■ Exercise description ■
Retype the records word for word. Skip every image.

(Stored records)
BEGIN
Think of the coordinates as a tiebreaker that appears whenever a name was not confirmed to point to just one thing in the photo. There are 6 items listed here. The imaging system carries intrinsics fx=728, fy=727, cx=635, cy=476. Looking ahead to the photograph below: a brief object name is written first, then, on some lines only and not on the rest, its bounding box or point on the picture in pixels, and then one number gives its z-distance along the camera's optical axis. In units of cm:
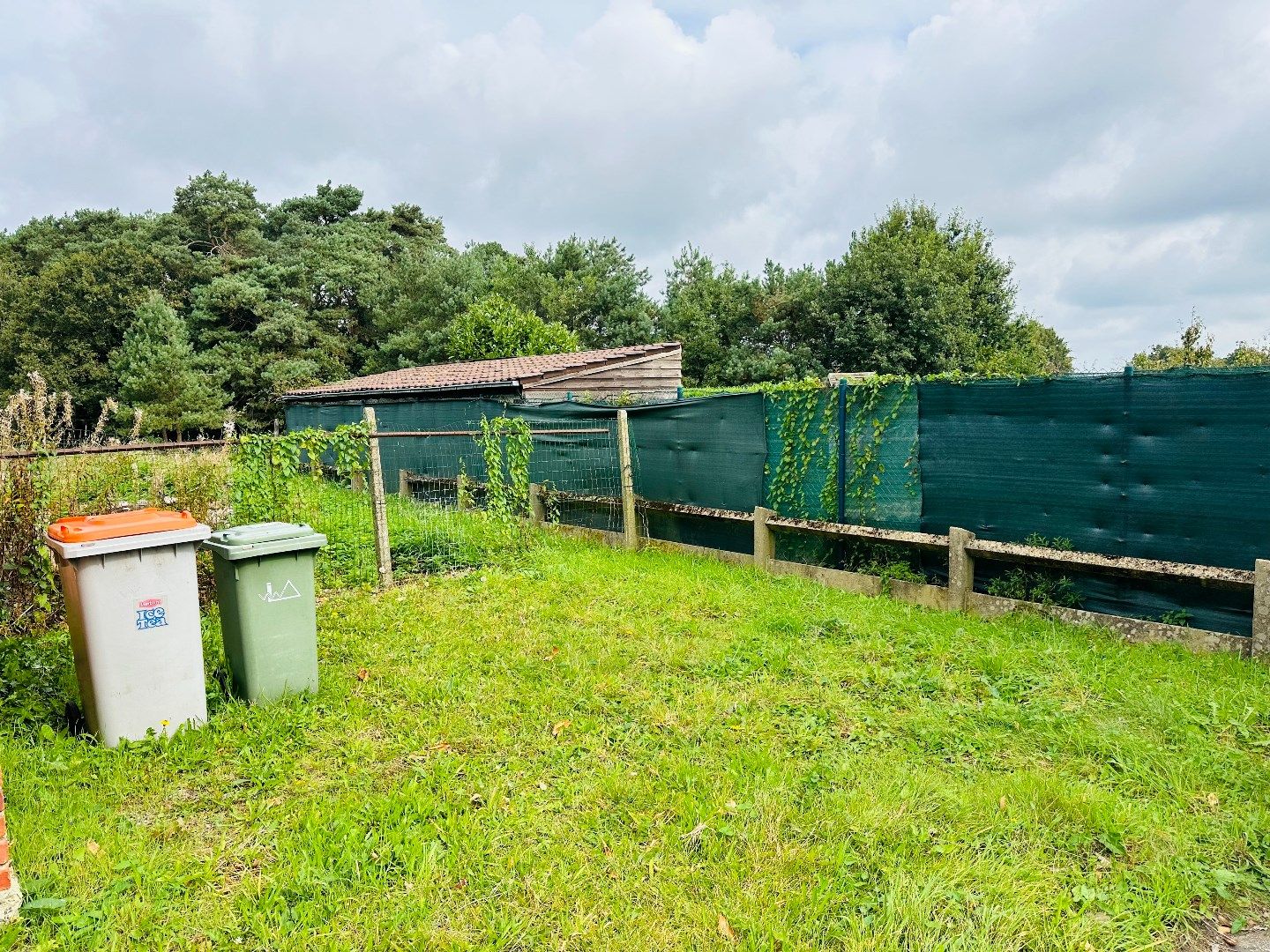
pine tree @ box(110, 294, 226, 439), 2430
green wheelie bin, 377
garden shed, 1202
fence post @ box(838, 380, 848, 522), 615
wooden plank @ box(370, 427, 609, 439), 650
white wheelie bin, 318
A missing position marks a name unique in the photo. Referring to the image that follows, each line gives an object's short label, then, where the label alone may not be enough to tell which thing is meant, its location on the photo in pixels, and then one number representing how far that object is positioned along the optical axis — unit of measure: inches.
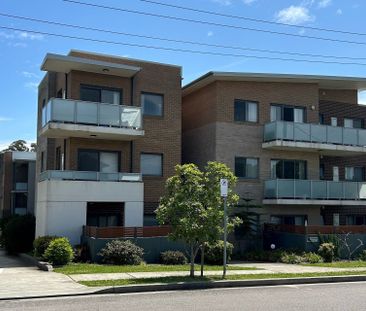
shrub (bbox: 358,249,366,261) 914.0
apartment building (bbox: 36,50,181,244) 844.0
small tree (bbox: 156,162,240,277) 584.1
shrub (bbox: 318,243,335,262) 886.4
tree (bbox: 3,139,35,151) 3417.8
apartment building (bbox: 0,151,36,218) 1628.9
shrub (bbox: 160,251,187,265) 776.3
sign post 582.6
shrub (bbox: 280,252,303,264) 861.2
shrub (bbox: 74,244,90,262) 764.0
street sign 582.6
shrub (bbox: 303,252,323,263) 868.0
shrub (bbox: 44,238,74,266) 711.7
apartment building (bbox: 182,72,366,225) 1030.4
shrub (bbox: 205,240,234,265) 780.6
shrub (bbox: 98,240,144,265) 737.6
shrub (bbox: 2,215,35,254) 924.0
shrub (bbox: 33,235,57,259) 760.3
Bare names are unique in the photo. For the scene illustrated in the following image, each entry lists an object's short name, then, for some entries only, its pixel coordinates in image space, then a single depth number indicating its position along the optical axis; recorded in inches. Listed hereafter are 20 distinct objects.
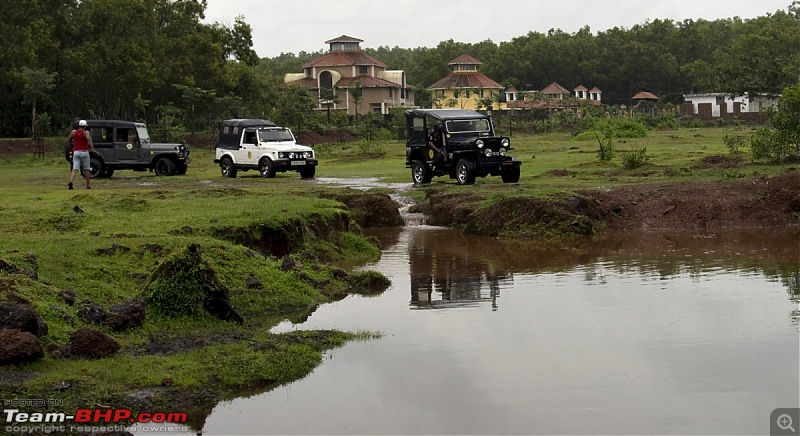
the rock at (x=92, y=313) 442.6
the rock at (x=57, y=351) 395.5
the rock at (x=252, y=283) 554.9
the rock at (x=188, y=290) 474.6
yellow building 3757.4
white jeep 1325.0
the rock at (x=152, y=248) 577.6
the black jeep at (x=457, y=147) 1103.6
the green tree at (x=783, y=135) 1202.0
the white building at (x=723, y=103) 3489.2
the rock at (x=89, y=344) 400.8
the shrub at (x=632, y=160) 1218.0
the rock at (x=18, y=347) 376.2
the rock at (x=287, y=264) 609.8
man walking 994.7
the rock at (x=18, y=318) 388.2
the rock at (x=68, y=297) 458.0
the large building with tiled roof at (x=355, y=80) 3590.1
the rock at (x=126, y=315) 441.1
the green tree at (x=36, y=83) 1846.7
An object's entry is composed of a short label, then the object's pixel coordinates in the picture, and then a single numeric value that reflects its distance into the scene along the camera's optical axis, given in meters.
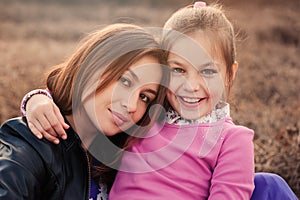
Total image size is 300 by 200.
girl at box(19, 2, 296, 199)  1.37
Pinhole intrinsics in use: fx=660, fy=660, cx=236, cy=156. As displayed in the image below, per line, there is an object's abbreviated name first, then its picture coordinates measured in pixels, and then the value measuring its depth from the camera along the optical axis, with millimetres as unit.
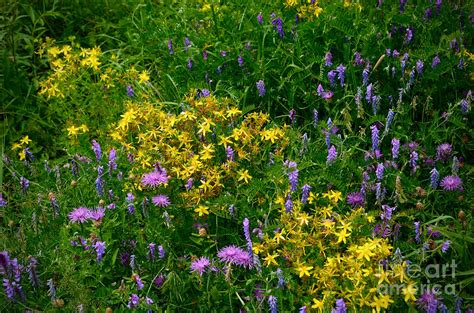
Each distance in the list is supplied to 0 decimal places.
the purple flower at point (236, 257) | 2418
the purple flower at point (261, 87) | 3227
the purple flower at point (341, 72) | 3148
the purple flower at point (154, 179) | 2557
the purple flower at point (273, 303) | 2227
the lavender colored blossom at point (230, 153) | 2686
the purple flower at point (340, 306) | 2123
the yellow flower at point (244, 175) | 2647
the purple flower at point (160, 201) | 2572
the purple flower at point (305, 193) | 2550
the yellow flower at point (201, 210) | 2549
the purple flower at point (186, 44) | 3586
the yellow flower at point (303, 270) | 2318
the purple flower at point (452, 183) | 2738
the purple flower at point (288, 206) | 2479
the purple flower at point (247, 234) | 2406
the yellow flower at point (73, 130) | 3092
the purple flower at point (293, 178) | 2568
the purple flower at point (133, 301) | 2333
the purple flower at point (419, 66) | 3133
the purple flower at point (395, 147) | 2778
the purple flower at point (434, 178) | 2638
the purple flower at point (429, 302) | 2196
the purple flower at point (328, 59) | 3227
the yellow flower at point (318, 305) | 2213
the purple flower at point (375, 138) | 2746
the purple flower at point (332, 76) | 3189
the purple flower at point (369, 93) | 3020
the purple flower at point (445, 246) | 2391
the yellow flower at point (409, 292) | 2119
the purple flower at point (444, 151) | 2916
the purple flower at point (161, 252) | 2486
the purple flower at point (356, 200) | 2697
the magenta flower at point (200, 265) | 2408
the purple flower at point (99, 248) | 2469
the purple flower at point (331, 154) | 2699
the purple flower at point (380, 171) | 2664
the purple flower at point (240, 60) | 3385
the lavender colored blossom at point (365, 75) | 3121
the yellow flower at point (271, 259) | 2350
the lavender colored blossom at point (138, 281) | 2377
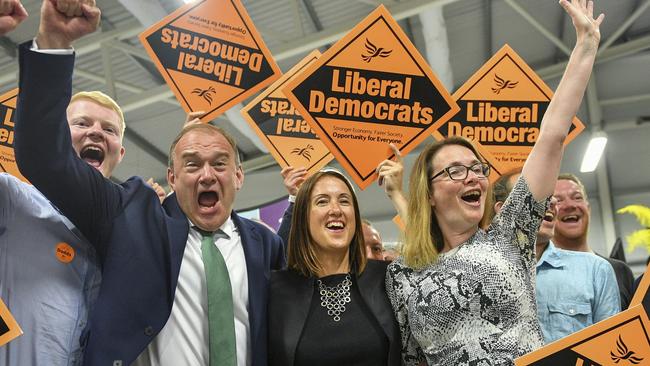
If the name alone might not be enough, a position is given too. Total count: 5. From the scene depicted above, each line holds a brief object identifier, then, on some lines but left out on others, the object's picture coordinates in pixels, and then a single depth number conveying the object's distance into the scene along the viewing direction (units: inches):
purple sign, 283.7
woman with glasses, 77.4
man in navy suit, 62.9
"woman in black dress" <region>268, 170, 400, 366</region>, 83.5
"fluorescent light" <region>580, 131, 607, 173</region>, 420.8
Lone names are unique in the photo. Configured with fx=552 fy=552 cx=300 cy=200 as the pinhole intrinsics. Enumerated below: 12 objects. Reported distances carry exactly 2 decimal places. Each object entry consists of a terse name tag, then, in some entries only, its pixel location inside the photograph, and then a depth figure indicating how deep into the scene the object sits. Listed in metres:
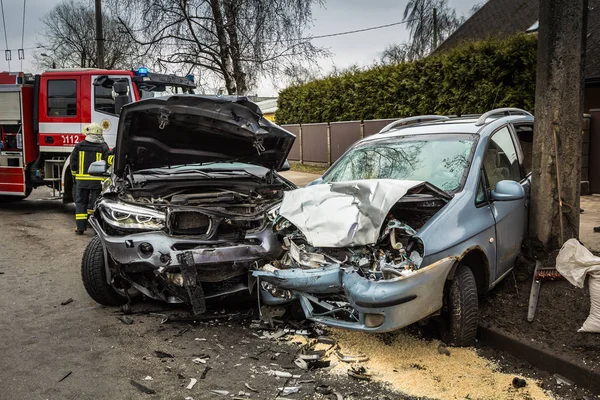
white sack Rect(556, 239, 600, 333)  3.74
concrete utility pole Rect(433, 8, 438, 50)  34.12
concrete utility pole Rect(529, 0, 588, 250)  4.66
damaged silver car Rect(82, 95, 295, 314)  4.55
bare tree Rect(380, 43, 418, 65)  36.72
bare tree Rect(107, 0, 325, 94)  15.02
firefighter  8.91
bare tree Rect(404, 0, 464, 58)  36.06
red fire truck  10.37
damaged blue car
END
■ Answer box ■
Think of the coordinates as a tiebreaker that appears whenever a name was not confirmed to point to just one thing in the photo. There are 6 items listed here. The imaging system carries intrinsics fx=728, fy=727, cx=635, cy=476. Looking ahead to the photograph below: a brief object name is written first, then, on some lines only and not on the rest, its bounding box or point on the picture in pixels, and then one number gives its z-distance along the camera's optical axis. In units of cm:
pine tree @ box(110, 294, 226, 439), 2430
green wheelie bin, 377
garden shed, 1202
fence post @ box(838, 380, 848, 522), 615
wooden plank @ box(370, 427, 609, 439), 650
white wheelie bin, 318
A missing position marks a name unique in the photo. Referring to the image that follows, each line gives an object's short label, then, where the label alone may not be enough to tell which thing is meant, its location on the photo in pixels, and then one number representing how far that object is positioned along the optical axis — unit of measure: inches.
shrub (bbox: 358,249,366,261) 914.0
apartment building (bbox: 36,50,181,244) 844.0
small tree (bbox: 156,162,240,277) 584.1
shrub (bbox: 318,243,335,262) 886.4
tree (bbox: 3,139,35,151) 3417.8
apartment building (bbox: 0,151,36,218) 1628.9
shrub (bbox: 160,251,187,265) 776.3
sign post 582.6
shrub (bbox: 280,252,303,264) 861.2
shrub (bbox: 74,244,90,262) 764.0
street sign 582.6
shrub (bbox: 303,252,323,263) 868.0
shrub (bbox: 44,238,74,266) 711.7
apartment building (bbox: 182,72,366,225) 1030.4
shrub (bbox: 205,240,234,265) 780.6
shrub (bbox: 98,240,144,265) 737.6
shrub (bbox: 2,215,35,254) 924.0
shrub (bbox: 33,235,57,259) 760.3
Bare names are unique in the photo. For the scene illustrated in the following image, each entry lists an object's short name, then, for some entries only, its pixel coordinates in image space, then a single depth number indicating its position along the optical axis; recorded in inches. Listed hereafter are 20 distinct objects.
the rock at (x=92, y=313) 442.6
the rock at (x=57, y=351) 395.5
the rock at (x=252, y=283) 554.9
the rock at (x=188, y=290) 474.6
yellow building 3757.4
white jeep 1325.0
the rock at (x=152, y=248) 577.6
the black jeep at (x=457, y=147) 1103.6
the green tree at (x=783, y=135) 1202.0
the white building at (x=723, y=103) 3489.2
the rock at (x=89, y=344) 400.8
the shrub at (x=632, y=160) 1218.0
the rock at (x=18, y=347) 376.2
the rock at (x=287, y=264) 609.8
man walking 994.7
the rock at (x=18, y=318) 388.2
the rock at (x=68, y=297) 458.0
the large building with tiled roof at (x=355, y=80) 3590.1
the rock at (x=126, y=315) 441.1
the green tree at (x=36, y=83) 1846.7
An object's entry is composed of a short label, then the object's pixel coordinates in the picture, and then a single numeric value that reflects its distance into the scene along the camera's optical axis, given in meters.
Total image size is 300 by 200.
girl at box(19, 2, 296, 199)  1.37
Pinhole intrinsics in use: fx=660, fy=660, cx=236, cy=156. As displayed in the image below, per line, there is an object's abbreviated name first, then its picture coordinates measured in pixels, and then the value measuring its depth from the camera along the optical axis, with millimetres as unit.
Each distance in the list is supplied to 0 decimal places.
the purple flower at point (236, 257) | 2418
the purple flower at point (261, 87) | 3227
the purple flower at point (341, 72) | 3148
the purple flower at point (154, 179) | 2557
the purple flower at point (273, 303) | 2227
the lavender colored blossom at point (230, 153) | 2686
the purple flower at point (340, 306) | 2123
the yellow flower at point (244, 175) | 2647
the purple flower at point (160, 201) | 2572
the purple flower at point (305, 193) | 2550
the yellow flower at point (201, 210) | 2549
the purple flower at point (186, 44) | 3586
the yellow flower at point (303, 270) | 2318
the purple flower at point (452, 183) | 2738
the purple flower at point (288, 206) | 2479
the purple flower at point (247, 234) | 2406
the yellow flower at point (73, 130) | 3092
the purple flower at point (293, 178) | 2568
the purple flower at point (133, 301) | 2333
the purple flower at point (419, 66) | 3133
the purple flower at point (395, 147) | 2778
the purple flower at point (434, 178) | 2638
the purple flower at point (429, 302) | 2196
the purple flower at point (328, 59) | 3227
the yellow flower at point (318, 305) | 2213
the purple flower at point (375, 138) | 2746
the purple flower at point (332, 76) | 3189
the purple flower at point (369, 93) | 3020
the purple flower at point (445, 246) | 2391
the yellow flower at point (409, 292) | 2119
the purple flower at point (444, 151) | 2916
the purple flower at point (161, 252) | 2486
the purple flower at point (356, 200) | 2697
the magenta flower at point (200, 265) | 2408
the purple flower at point (99, 248) | 2469
the purple flower at point (331, 154) | 2699
the purple flower at point (380, 171) | 2664
the purple flower at point (240, 60) | 3385
the lavender colored blossom at point (365, 75) | 3121
the yellow flower at point (271, 259) | 2350
the lavender colored blossom at point (138, 281) | 2377
If the name alone might not be enough, a position is given too. Total count: 5. From the scene depicted above, each line holds a brief object identifier, then, on some lines but left out on others, the object's picture coordinates in pixels, and then a single depth number conveying the object's distance into the scene along the viewing direction (units: inches):
purple sign, 283.7
woman with glasses, 77.4
man in navy suit, 62.9
"woman in black dress" <region>268, 170, 400, 366</region>, 83.5
"fluorescent light" <region>580, 131, 607, 173</region>, 420.8
Lone names are unique in the photo. Configured with fx=552 fy=552 cx=300 cy=200 as the pinhole intrinsics. Enumerated below: 12 objects. Reported distances carry exactly 2 decimal places. Each object entry consists of a terse name tag, then, in some entries only, its pixel location inside the photograph, and then a depth figure indicating how deep into the scene the object sits. Listed in metres:
white sack Rect(556, 239, 600, 333)  3.74
concrete utility pole Rect(433, 8, 438, 50)  34.12
concrete utility pole Rect(529, 0, 588, 250)  4.66
damaged silver car Rect(82, 95, 295, 314)  4.55
bare tree Rect(380, 43, 418, 65)  36.72
bare tree Rect(107, 0, 325, 94)  15.02
firefighter  8.91
bare tree Rect(404, 0, 464, 58)  36.06
red fire truck  10.37
damaged blue car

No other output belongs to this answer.